Monday, August 24, 2015

The Kingdom of Ohio

Back to my 2015 Challenge reads.  I was totally sucked into this one by the cover.  But, I've been chugging away at it for the last few weeks, getting distracted by other books and then coming back to it.  That's usually a bad sign, indicating that my attention is not being held.  Which I think is a fair statement.  The narrator is not a natural storyteller, lost in the past as he is, and distances the reader from the action of the book.  

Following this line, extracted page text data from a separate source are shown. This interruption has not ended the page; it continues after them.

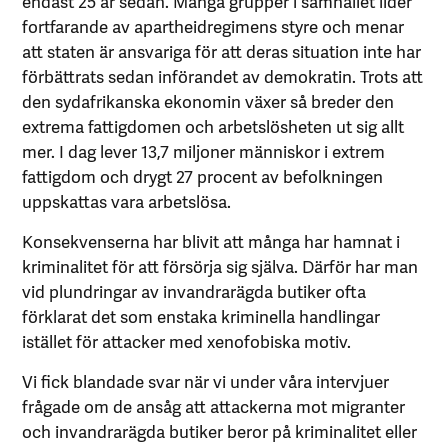
endast 25 år sedan. Många grupper i samhället lider
fortfarande av apartheidregimens styre och menar
att staten är ansvariga för att deras situation inte har
förbättrats sedan införandet av demokratin. Trots att
den sydafrikanska ekonomin växer så breder den
extrema fattigdomen och arbetslösheten ut sig allt
mer. I dag lever 13,7 miljoner människor i extrem
fattigdom och drygt 27 procent av befolkningen
uppskattas vara arbetslösa.
Konsekvenserna har blivit att många har hamnat i
kriminalitet för att försörja sig själva. Därför har man
vid plundringar av invandrarägda butiker ofta
förklarat det som enstaka kriminella handlingar
istället för attacker med xenofobiska motiv.
Vi fick blandade svar när vi under våra intervjuer
frågade om de ansåg att attackerna mot migranter
och invandrarägda butiker beror på kriminalitet eller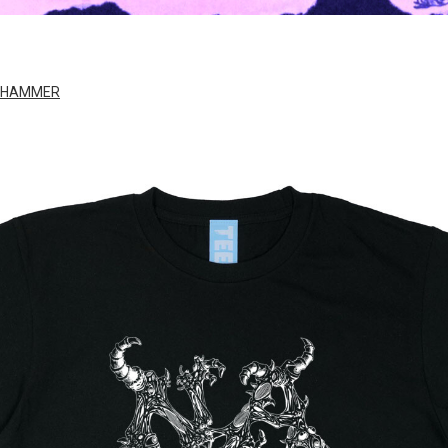
RHAMMER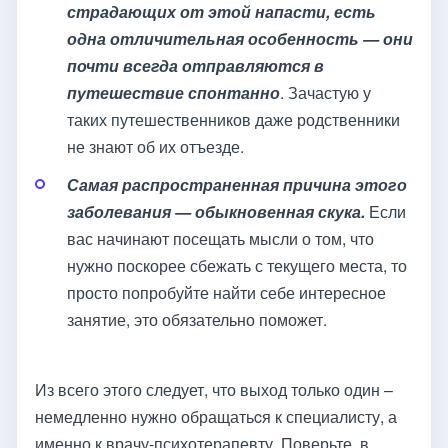
страдающих от этой напасти, есть
одна отличительная особенность — они
почти всегда отправляются в
путешествие спонтанно
. Зачастую у
таких путешественников даже родственники
не знают об их отъезде.
Самая распространенная причина этого
заболевания — обыкновенная скука.
Если
вас начинают посещать мысли о том, что
нужно поскорее сбежать с текущего места, то
просто попробуйте найти себе интересное
занятие, это обязательно поможет.
Из всего этого следует, что выход только один –
немедленно нужно обращатьcя к специалисту, а
именно к врачу-психотерапевту. Поверьте, в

One of this book's biggest problems (related to the above) is that it spends far too much time telling us how crazy and incomprehensible and indecipherable the past events that the book is based on are.  So, when you find out what actually happened, you're left feeling a little underwhelmed.  I mean, the events are improbable, but considering I just read a book with not just time travel, but Egyptian cults, Gypsy doctors, insane clowns, and Samuel Taylor Coleridge being a bad ass, they're really not that out there.

The other problem is that the relationship that develops between Peter and Cheri-Anne is hard to believe.  They know each other for about a week, and have so little in common, and yet he pines for her the rest of his lifer?  It can happen, but the book doesn't really sell it.  And, this book is badly titled. There IS a Kingdom of Ohio, but it's not center stage.  Not much of it takes place in the Kingdom.  It puts you on the wrong footing right away.  Similar to how the stuff from the Roanoke Colony is introduced so late in the book, it's a distraction.

But I'm not being fair.  There are wonderful moments: meditations on memory and the relationship between past and future.  Detailed looks into how traveling through time can affect a person's psyche.  Interesting takes on early America and its technologies.  I want to say that this is a realistic look at time travel/world hopping, but that's ridiculous, isn't it?  A realistic look at unreal things, lol.  But if those things were possible, I bet this is how people would react.  Not instantly figuring out the circumstances and making brilliant and death defying moves, like characters in a blockbuster.  They probably would be hurt and confused and longing to get back to where they belong.

What really interests me, though, is that the author said he was influenced by Mark Helprin's Winter's Tale, a book that is also on my list to read this year.  I'm wondering how this one will compare!    

Final call:



The good stuff averages out the bad stuff, so let's just leave it at three stars.